Frédéric,Leo Lionni, L’école des loisirs. Les mulots obligés de travailler pour engranger des provisions pour l’hiver. Seul, Frédéric, semble inactif. Aux reproches de ses camarades, il répond qu’il travaille, pourtant : il fait provision de soleil, de couleurs, de mots... Dans le terrier, quand les provisions viennent à manquer et que le printemps tarde, Frédéric partage ses provisions : il prodigue, par ses poèmes, l’espoir, affirmant que, dans une communauté, le rôle de chacun est indispensable à la vie du groupe.
Pain, beurre et chocolat, Alain Serres & Le 109, Rue du Monde. Une petite fille qui rechigne à manger son sandwich prend progressivement conscience de tous les travailleurs qui ont été nécessaires pour qu’arrive ce goûter jusqu’à elle. Des millions ! Elle décide de les remercier en faisant autant de parts de pain qu’il y a de personnes concernées... sous l’œil vigilant des oiseaux.
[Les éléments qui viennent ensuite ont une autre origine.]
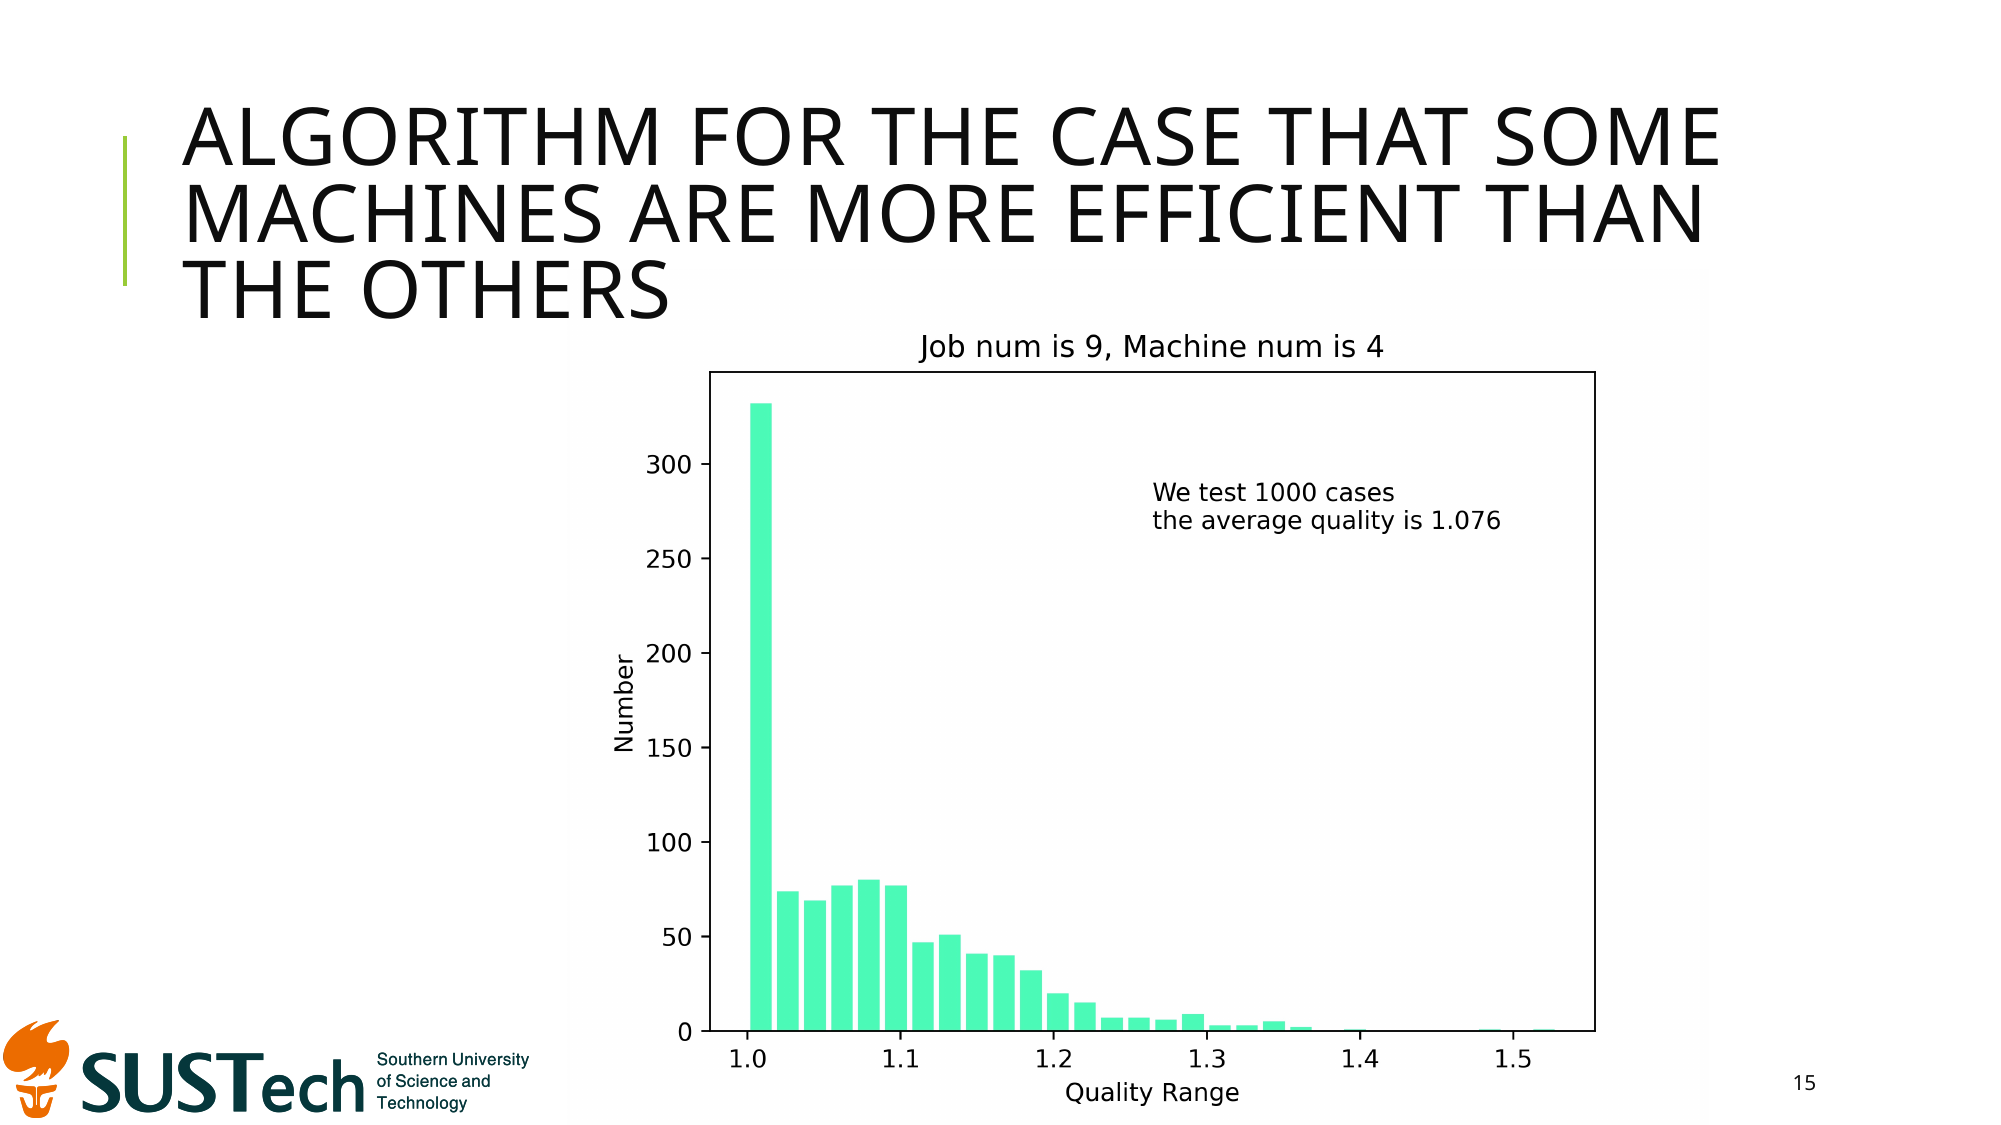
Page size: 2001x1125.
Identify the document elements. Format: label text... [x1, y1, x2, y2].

Un récit drôle avec des miettes de morale.
La lecture est aussi un travail qui exige des outils, de l’organisation dans les capacités de traitement, la mise en œuvre de techniques, la coopération (avec l’auteur notamment), tout ça au service d’un projet. Les opérations intellectuelles requises sont de plus en plus au centre des livres, parfois même (comme nous allons le voir) leur thème principal : à travers une histoire et ses personnages, ce sont en fait, des comportements qui sont mis en avant : s’ils privilégient le sujet, ses projets, son activité, ils insistent sur le rôle indispensable de la collectivité humaine dans le devenir individuel. L’abstraction procède ainsi de divers échanges.